## Work instructions
Pull out every line of the records below that contains the word "series".

## Recorded information

▼

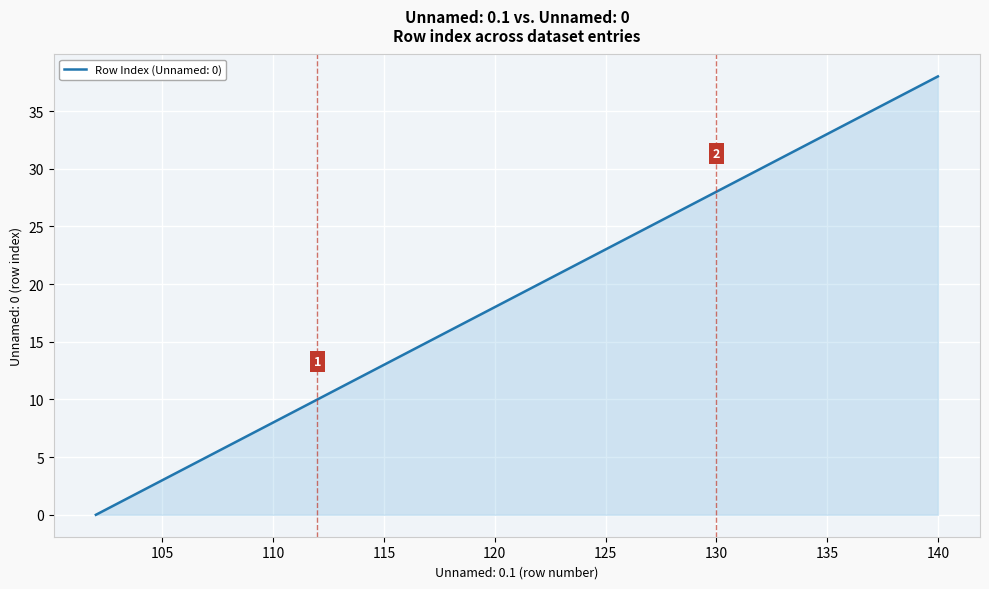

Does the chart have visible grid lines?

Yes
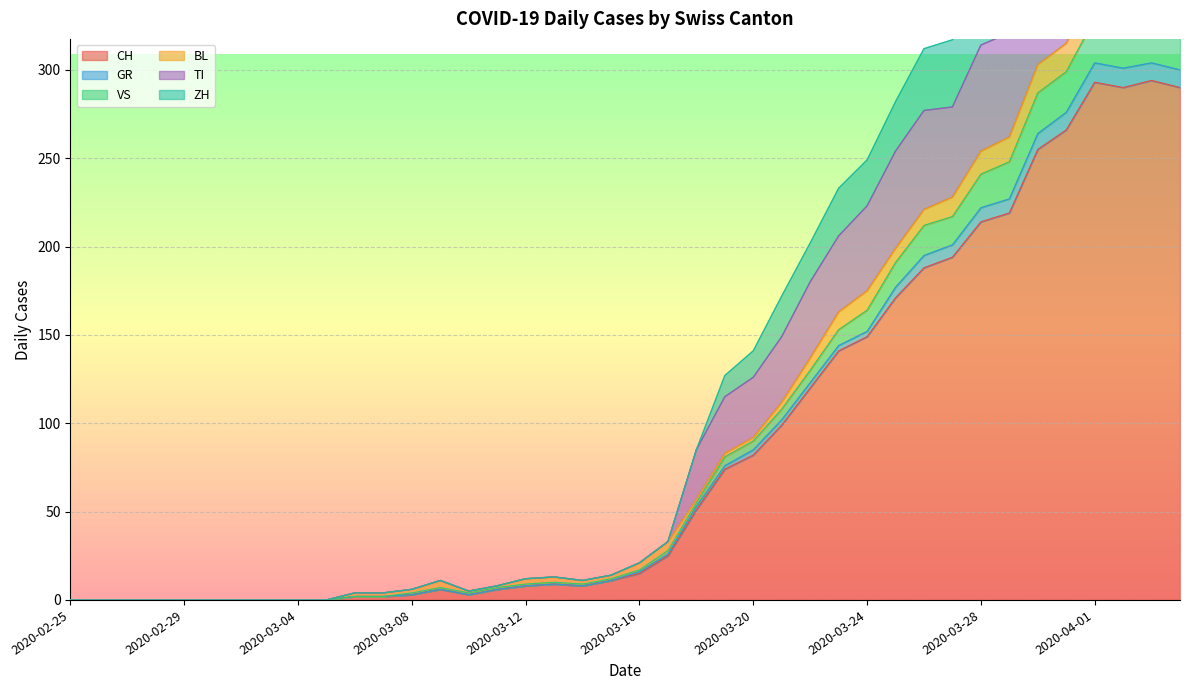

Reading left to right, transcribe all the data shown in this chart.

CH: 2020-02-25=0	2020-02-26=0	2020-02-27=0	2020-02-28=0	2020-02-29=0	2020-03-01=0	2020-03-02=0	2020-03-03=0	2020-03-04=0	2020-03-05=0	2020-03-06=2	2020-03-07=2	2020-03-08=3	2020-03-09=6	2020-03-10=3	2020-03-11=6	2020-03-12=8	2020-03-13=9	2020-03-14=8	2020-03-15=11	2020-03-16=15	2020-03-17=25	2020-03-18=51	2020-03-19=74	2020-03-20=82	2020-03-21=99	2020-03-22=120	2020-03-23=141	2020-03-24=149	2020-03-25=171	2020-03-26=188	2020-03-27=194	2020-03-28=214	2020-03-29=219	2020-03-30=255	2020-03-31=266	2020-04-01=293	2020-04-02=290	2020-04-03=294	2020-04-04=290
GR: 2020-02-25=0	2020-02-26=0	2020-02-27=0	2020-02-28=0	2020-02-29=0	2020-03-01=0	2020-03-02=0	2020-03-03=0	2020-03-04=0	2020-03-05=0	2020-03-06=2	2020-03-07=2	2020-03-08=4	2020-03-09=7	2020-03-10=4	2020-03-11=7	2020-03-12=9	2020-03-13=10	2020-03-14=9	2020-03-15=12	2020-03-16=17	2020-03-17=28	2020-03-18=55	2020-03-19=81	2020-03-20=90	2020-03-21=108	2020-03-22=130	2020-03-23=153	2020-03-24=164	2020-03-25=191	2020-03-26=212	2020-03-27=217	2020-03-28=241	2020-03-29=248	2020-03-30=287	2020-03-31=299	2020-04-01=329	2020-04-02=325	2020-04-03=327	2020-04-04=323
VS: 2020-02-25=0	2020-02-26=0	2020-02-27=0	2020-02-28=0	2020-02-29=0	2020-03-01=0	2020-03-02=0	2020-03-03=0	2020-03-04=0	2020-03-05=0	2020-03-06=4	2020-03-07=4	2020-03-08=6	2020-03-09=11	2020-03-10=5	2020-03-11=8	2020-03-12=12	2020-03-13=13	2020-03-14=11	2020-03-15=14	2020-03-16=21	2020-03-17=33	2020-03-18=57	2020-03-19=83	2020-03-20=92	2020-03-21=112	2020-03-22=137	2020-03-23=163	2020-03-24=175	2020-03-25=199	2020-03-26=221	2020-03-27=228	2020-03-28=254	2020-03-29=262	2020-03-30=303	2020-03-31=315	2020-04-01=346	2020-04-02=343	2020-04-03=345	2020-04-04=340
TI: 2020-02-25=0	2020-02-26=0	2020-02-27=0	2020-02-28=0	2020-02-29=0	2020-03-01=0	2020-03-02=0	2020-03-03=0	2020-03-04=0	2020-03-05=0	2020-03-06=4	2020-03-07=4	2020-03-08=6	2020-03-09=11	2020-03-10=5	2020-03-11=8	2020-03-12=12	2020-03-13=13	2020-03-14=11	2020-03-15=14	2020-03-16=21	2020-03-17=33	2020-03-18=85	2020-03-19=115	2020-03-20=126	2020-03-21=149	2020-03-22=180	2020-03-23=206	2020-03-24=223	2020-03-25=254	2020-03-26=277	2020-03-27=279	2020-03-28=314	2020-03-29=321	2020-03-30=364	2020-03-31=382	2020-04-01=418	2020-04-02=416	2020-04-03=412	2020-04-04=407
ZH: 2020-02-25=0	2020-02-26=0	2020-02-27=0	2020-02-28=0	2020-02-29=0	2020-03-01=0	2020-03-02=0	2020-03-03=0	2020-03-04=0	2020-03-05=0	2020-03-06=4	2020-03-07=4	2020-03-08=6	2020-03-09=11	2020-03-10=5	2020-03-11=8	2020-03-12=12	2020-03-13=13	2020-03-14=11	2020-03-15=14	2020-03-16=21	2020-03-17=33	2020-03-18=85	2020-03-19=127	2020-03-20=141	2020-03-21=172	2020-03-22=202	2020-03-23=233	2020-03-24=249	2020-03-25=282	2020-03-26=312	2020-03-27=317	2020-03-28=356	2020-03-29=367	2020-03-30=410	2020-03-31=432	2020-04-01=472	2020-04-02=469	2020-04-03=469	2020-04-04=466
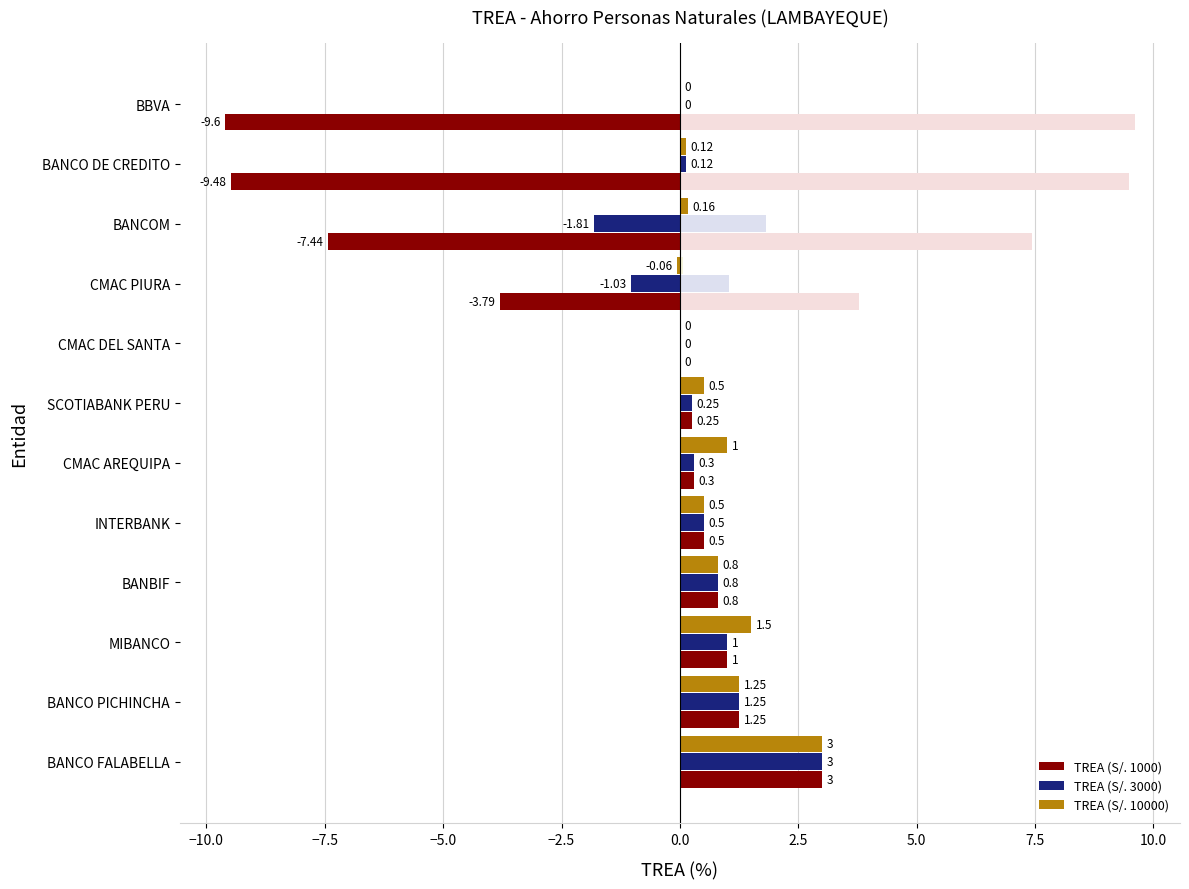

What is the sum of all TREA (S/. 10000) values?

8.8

▲
▼

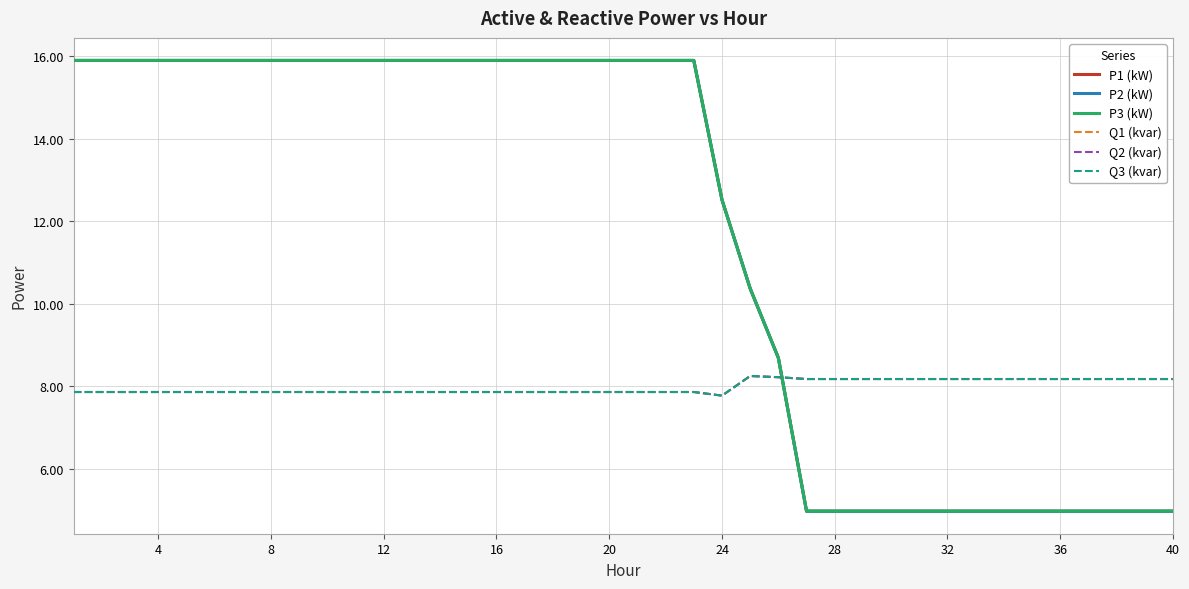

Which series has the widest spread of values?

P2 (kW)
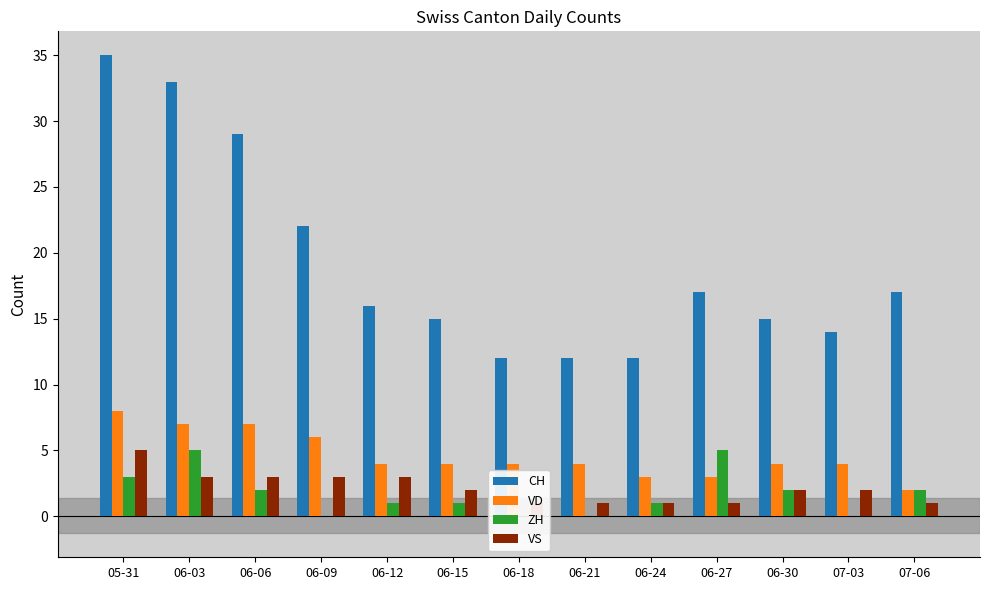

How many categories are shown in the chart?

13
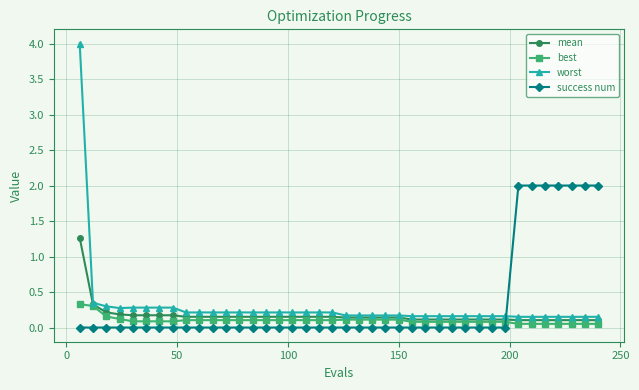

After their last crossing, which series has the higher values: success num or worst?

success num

▲

## Response to the task
Which series has the widest spread of values?
After their last crossing, which series has the higher values: success num or worst?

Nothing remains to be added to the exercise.